Today, caffeine is America’s most popular drug — touted as an energy-boosting, focus-enhancing wonder supplement without any downside. Many people feel like they need to consume greater and greater amounts of caffeine to feel any “buzz”— this is just caffeine tolerance building up.
Why Reset?
Many of caffeine’s effects, including fat burning, strength benefits, and euphoria, are subject to tolerance, and may not occur in people who have built up a tolerance to caffeine, no matter how large the dose is. Interesting article: 7 Surprising Signs You Might Want To Cut Back On Caffeine
The Caffeine Reset
Avoid caffeine for at least seven days, preferably 21 days. Decaf coffee and tea are fine (in fact, I recommend you pick up some high-quality decaf for the reset). This will desensitize your body to caffeine. Once you reintroduce regular coffee, the positive effects will be increased and you will require LESS coffee to maximize coffee’s benefits.

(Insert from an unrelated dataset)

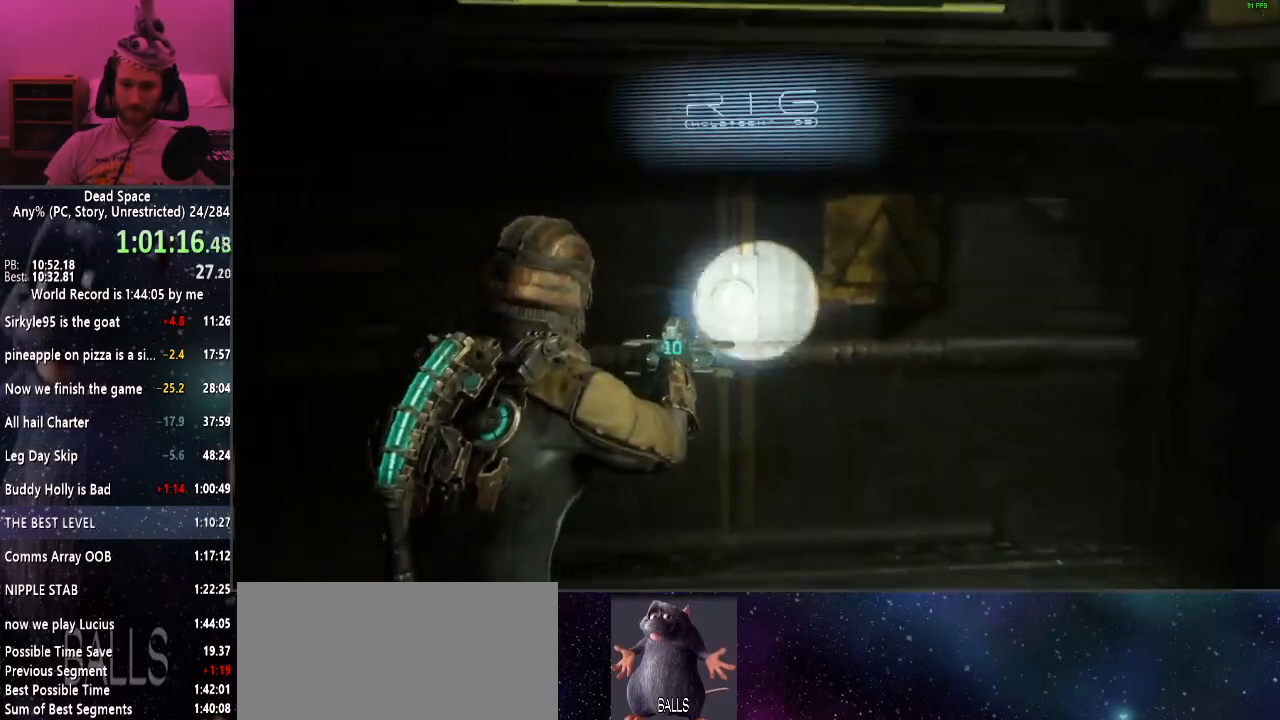
{"keys": ["d", "shift", "w"], "mouse": [], "events": [[34, "e", "down"], [84, "e", "up"], [167, "e", "down"], [234, "e", "up"], [350, "d", "down"]]}
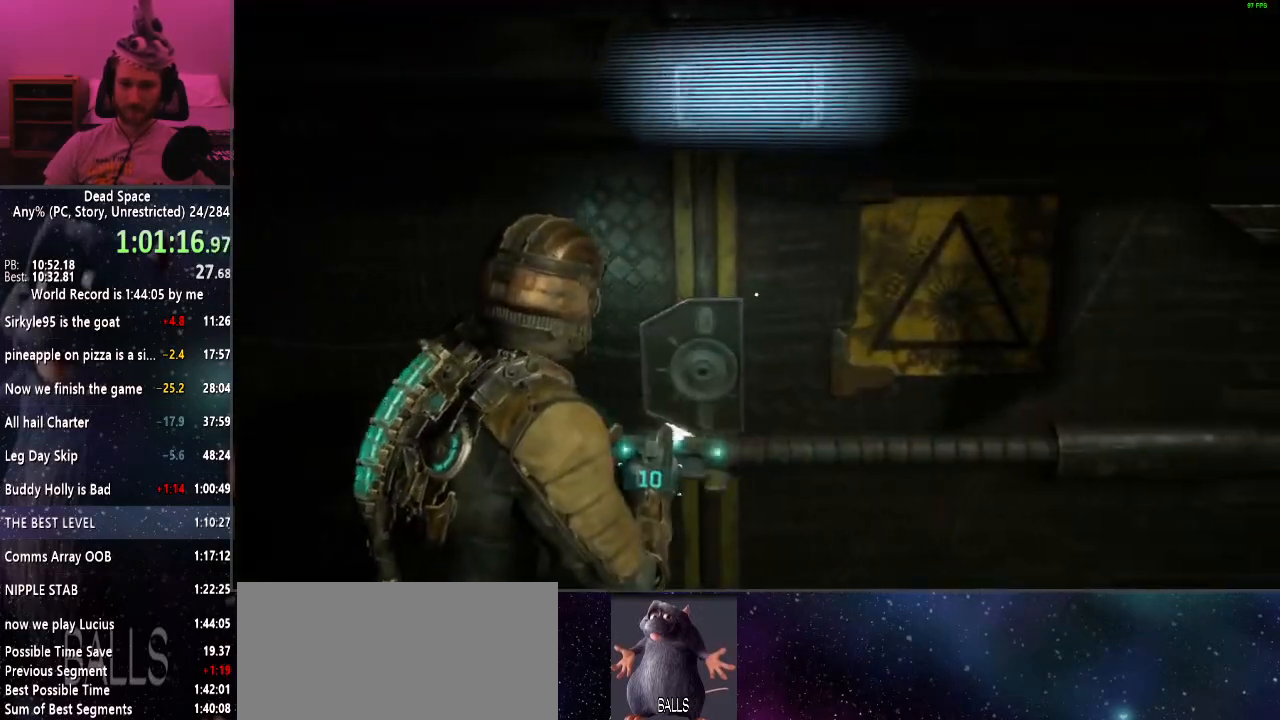
{"keys": ["shift", "w"], "mouse": [], "events": [[134, "d", "up"]]}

If going caffeine-free cold turkey is too drastic for you (caffeine withdrawal can be pretty brutal for some people), take the first 7-14 days to slowly cut back on your caffeine intake. This may be the least unpleasant way to do it. Replacing one or two cups of regular coffee with decaf every few days will do the trick. If you normally drink eight cups of coffee a day, for example, replace two to four cups with decaf for two or three days. Then reduce your intake of regular to two cups for a few days.
For the last 7-14 days, do zero caffeine, so your body can properly reset itself. It won’t be easy, —potentially headache-filled—but if you can get through all 3-4 weeks, your tolerance should be reset. When you go back to having caffeine, start off will small amounts.